Acute Kidney Failure
What is Acute Kidney Failure?
It is defined as a rapid deterioration in renal functions sufficient to result in an accumulation
of waste products in the body.
Causes
1. Kidney failure due to diseases in other organs:
a. Decreased water volume of the body through the skin, digestive system, hemorrhage,
severe burns, inflammation of the pancreas, and the peritoneum.
b. Heart failure e.g. heart attacks, shock, blood poisoning and drugs.
2. Kidney diseases:
a. Blood vessel disease: Inflammation of the blood vessels, high BP, certain blood
disorders, arterial and venous obstruction.
b. Infection of the glomeruli of the kidneys.
c. Infection of the kidney tissue.
d. Kidney infarction.
e. Toxins: antibiotics, anesthetic agents, heavy metals.
f. Pregnancy-related: septic abortion, uterine hemorrhage, eclampsia.
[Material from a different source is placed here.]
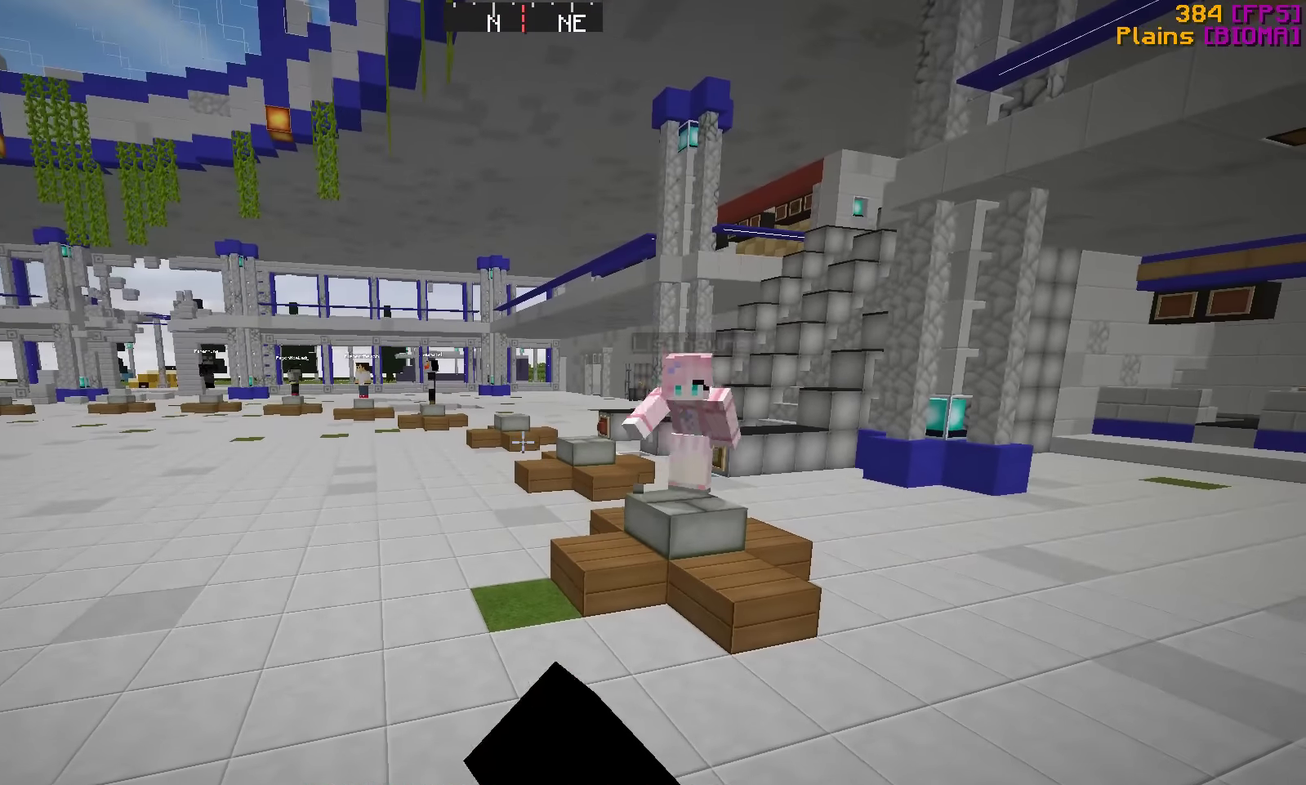
{"keys": ["s"], "events": []}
g. Others: Transfusion reaction, trauma, heatstroke.
Fundamentally there is a gross reduction in the filtration of blood due to a marked reduction
in surface area available for filtration. Filtration pressure and water pressure are reduced.
Clinical Features
1. Less urine formation (oliguria) is the cardinal feature. Urine volume is less than 400 mil
per day.
2. Blood urea (a waste product) rises, blood potassium rises.
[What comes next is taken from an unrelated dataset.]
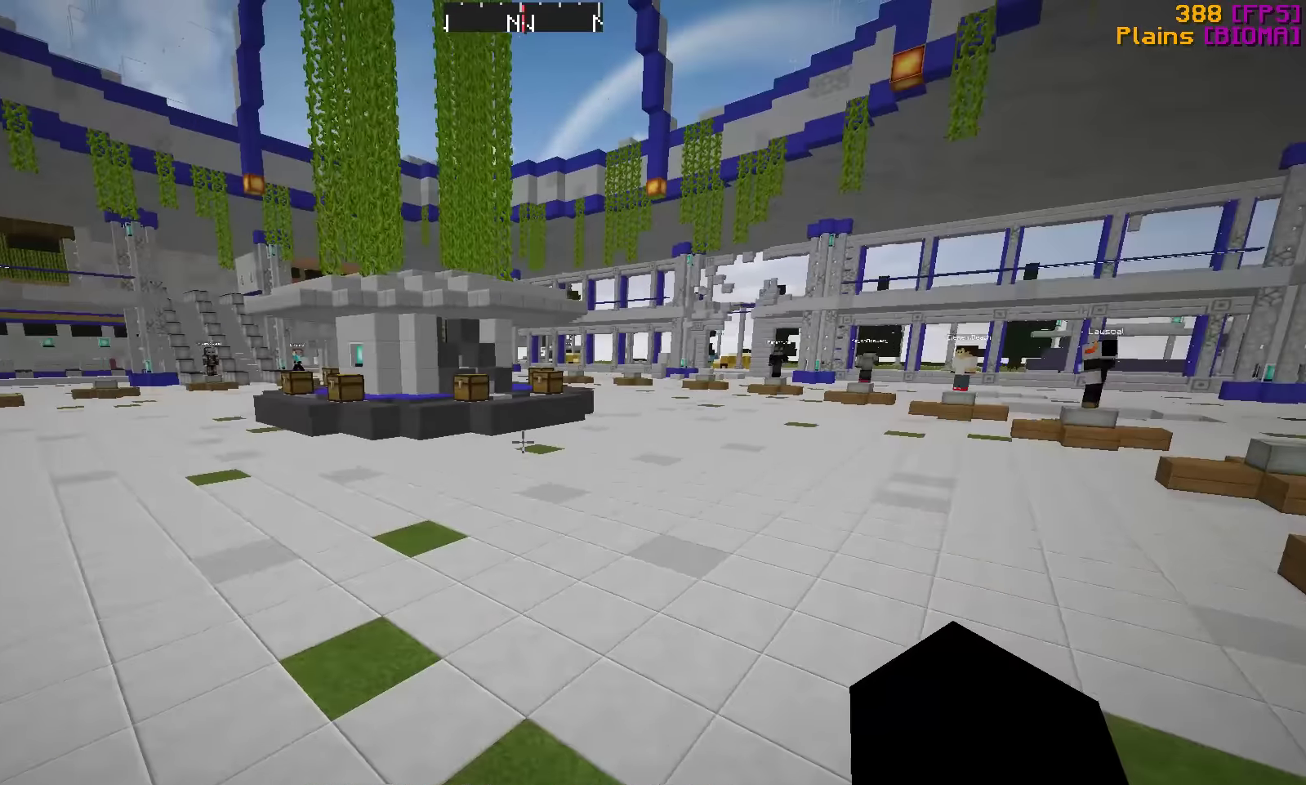
{"keys": ["s"], "events": []}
3. Salt and water overload leading to edema (excessive water collection independent
tissues) and pulmonary congestion.
4. Infections complicate up to 70% of cases.
5. Heart: High BP, irregular heartbeats due to excessive potassium in the blood.
6. Nervous system abnormalities: Lethargy, excessive sleepiness, confusion, disorientation,
agitation, muscle twitches, convulsions. All this is due to excess blood urea and brain
chemistry changes.
7. Digestive system: Nausea and vomiting.
Management
Admit for specialised treatment and dialysis.